The room cleared quickly as people dispersed to the loo queues and back outside. My legs were stiff. I wasn’t sure if it was because I’d been standing still for too long or because of phantom pain. I found our photographer and managed to gather the readers for just a few photographs. I caught McGraw and asked him what he thought of the night. It was a nice crowd and he was surprised by the turn out. And optimistic for next week’s Paris launch at After 8 Books.
I drifted from clique to clique, asking for people’s takes on the night: are they artists or writers, who are they here to see, what did they make of it. One American artist whose name I didn’t catch was keen to make her opinions known:
“Writers really need to figure out how to get people to read their writing for them because, newsflash, they’re bad at it. How are we all supposed to pay attention if you’re hemming and hawwing and losing your place every four seconds, and you have the confidence of someone who’s sitting huddled over a typewriter for five hours a day. Dean Kissick was the only one who had any panache, he was the only one I could pay attention to. Everyone else seemed like great writers. Issy wood, maybe 6/10 just because we all know who she is and what she’s talking about, but come on people, give me a show! Give me a show!”

Sophie Barshall

Give me a show. I had that plea echoing in my ears as I made my long journey home, south of the river. The artist tells you to kill your ego, the audience demands a show. Are egos holding us back or has London crushed all sense of the egomania necessary in all good art?
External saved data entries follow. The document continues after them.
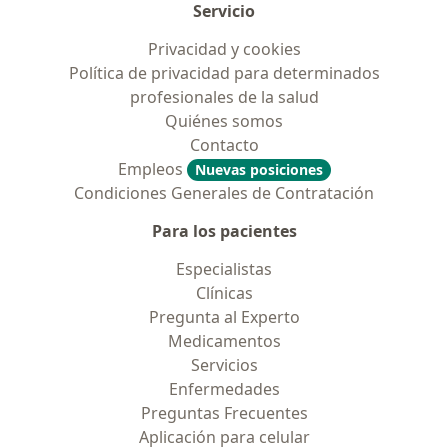
Servicio
Privacidad y cookies
Política de privacidad para determinados
profesionales de la salud
Quiénes somos
Contacto
Empleos
Nuevas posiciones
Condiciones Generales de Contratación
Para los pacientes
Especialistas
Clínicas
Pregunta al Experto
Medicamentos
Servicios
Enfermedades
Preguntas Frecuentes
Aplicación para celular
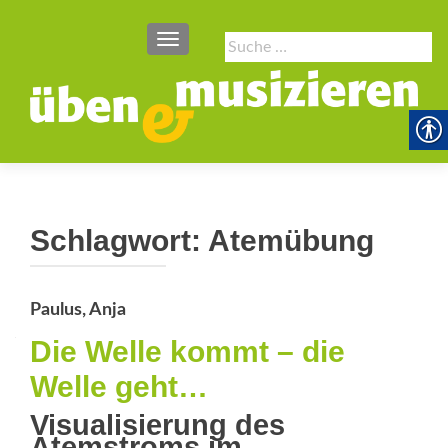
SCHALTE NAVIGATION
Suche
nach:
Schlagwort:
Atemübung
Paulus, Anja
Die Welle kommt – die
Welle geht…
Visualisierung des
Atemstroms im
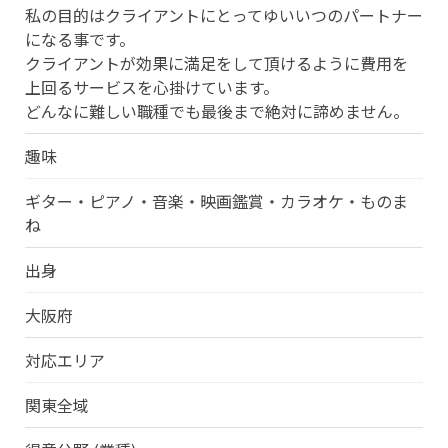
私の目的はクライアントにとってゆいいつのパートナー
になる事です。
クライアントが効果に満足をして頂けるように費用を
上回るサービスを心掛けています。
どんなに難しい職種でも最後まで絶対に諦めません。
趣味
ギター・ピアノ・音楽・映画鑑賞・カラオケ・ものま
ね
出身
大阪府
対応エリア
関東全域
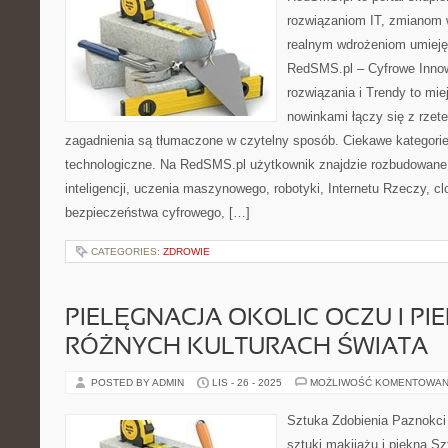
rozwiązaniom IT, zmianom 
realnym wdrożeniom umieję
RedSMS.pl – Cyfrowe Inno
rozwiązania i Trendy to mi
nowinkami łączy się z rzete
zagadnienia są tłumaczone w czytelny sposób. Ciekawe kategorie
technologiczne. Na RedSMS.pl użytkownik znajdzie rozbudowane 
inteligencji, uczenia maszynowego, robotyki, Internetu Rzeczy, c
bezpieczeństwa cyfrowego, […]
CATEGORIES:
ZDROWIE
PIELĘGNACJA OKOLIC OCZU I PI
RÓŻNYCH KULTURACH ŚWIATA
POSTED BY ADMIN
LIS - 26 - 2025
MOŻLIWOŚĆ KOMENTOWAN
Sztuka Zdobienia Paznokci 
sztuki makijażu i piękna Sz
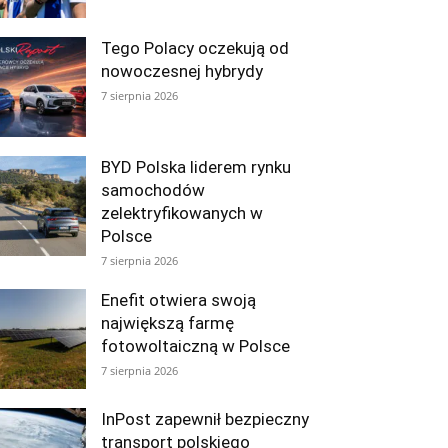
Tego Polacy oczekują od
nowoczesnej hybrydy
7 sierpnia 2026
BYD Polska liderem rynku
samochodów
zelektryfikowanych w
Polsce
7 sierpnia 2026
Enefit otwiera swoją
największą farmę
fotowoltaiczną w Polsce
7 sierpnia 2026
InPost zapewnił bezpieczny
transport polskiego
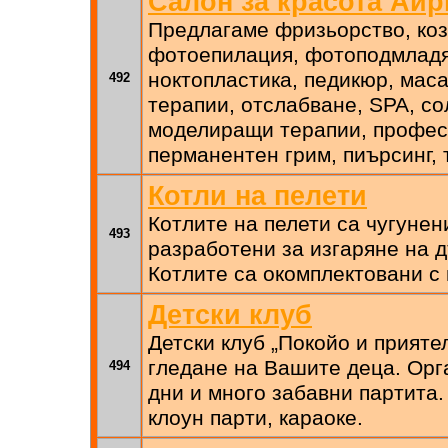
Салон за красота Ай
Предлагаме фризьорство, коз
фотоепилация, фотоподмладя
ноктопластика, педикюр, маса
492
терапии, отслабване, SPA, со
моделиращи терапии, профес
перманентен грим, пиърсинг, 
Котли на пелети
Котлите на пелети са чугунен
493
разработени за изгаряне на 
Котлите са окомплектовани с 
Детски клуб
Детски клуб „Покойо и прияте
гледане на Вашите деца. Ор
494
дни и много забавни партита.
клоун парти, караоке.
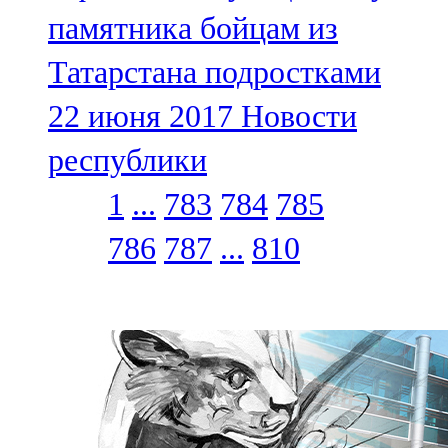
памятника бойцам из
Татарстана подростками
22 июня 2017
Новости
республики
1
...
783
784
785
786
787
...
810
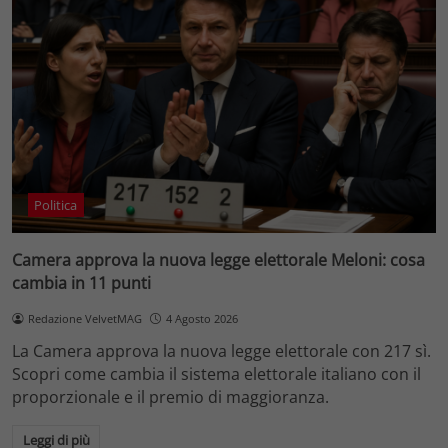
Politica
Camera approva la nuova legge elettorale Meloni: cosa
cambia in 11 punti
Redazione VelvetMAG
4 Agosto 2026
La Camera approva la nuova legge elettorale con 217 sì.
Scopri come cambia il sistema elettorale italiano con il
proporzionale e il premio di maggioranza.
Leggi di più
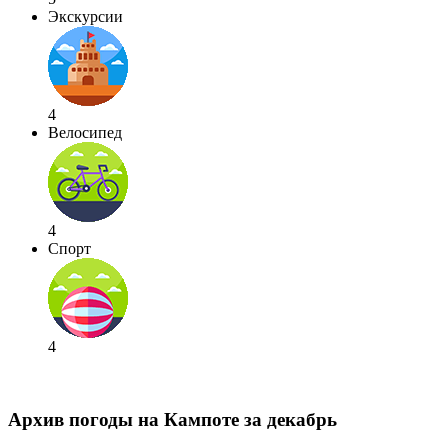
Экскурсии
4
Велосипед
4
Спорт
4
Архив погоды на Кампоте за декабрь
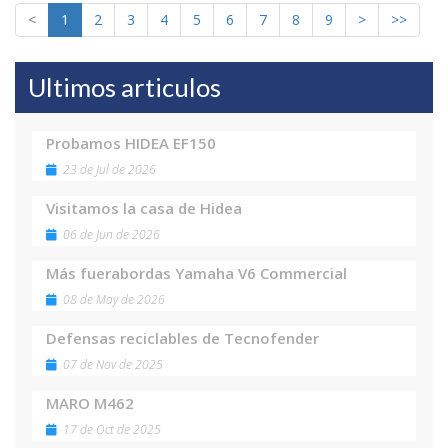
<
1
2
3
4
5
6
7
8
9
>
>>
Ultimos articulos
Probamos HIDEA EF150
23 de Jul de 2026
Visitamos la casa de Hidea
06 de Jun de 2026
Más fuerabordas Yamaha V6 Commercial
08 de May de 2026
Defensas reciclables de Tecnofender
07 de Nov de 2025
MARO M462
17 de Oct de 2025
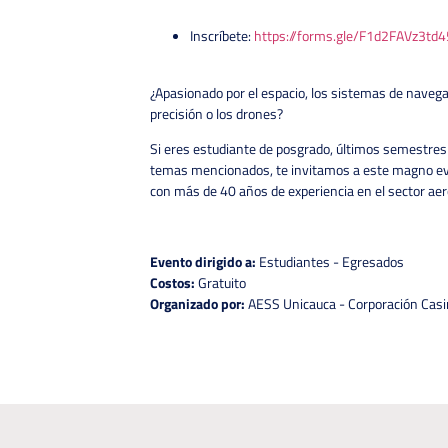
Inscríbete:
https://forms.gle/F1d2FAVz3t
¿Apasionado por el espacio, los sistemas de navegaci
precisión o los drones?
Si eres estudiante de posgrado, últimos semestres 
temas mencionados, te invitamos a este magno ev
con más de 40 años de experiencia en el sector ae
Evento dirigido a:
Estudiantes - Egresados
Costos:
Gratuito
Organizado por:
AESS Unicauca - Corporación Casir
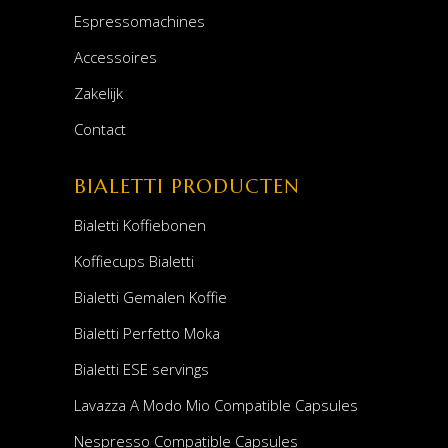
Espressomachines
Accessoires
Zakelijk
Contact
BIALETTI PRODUCTEN
Bialetti Koffiebonen
Koffiecups Bialetti
Bialetti Gemalen Koffie
Bialetti Perfetto Moka
Bialetti ESE servings
Lavazza A Modo Mio Compatible Capsules
Nespresso Compatible Capsules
The London lit scene isn’t entirely dead. There’s Paul Jonathan’s Deleted Scenes at Greek Street’s BEASY, a cocktail and hotdog bar that on a good night can barely contain the sweating hordes of writers. Apparently unaware of this, Maia Béar and Tom Willis started Soho Reading Series. Off the back of that, Rachel Connolly and Isis O’Regan have stepped up to host a series of readings across various venues. Recently, Isaac Simon’s South Parade gallery has become a popular choice, its iconic double-story triangular courtyard becoming something like a modern-day Globe Theatre.
There are writers. There are readers. There is hope. Where do we need to go next? What are we missing? Suggestions welcome.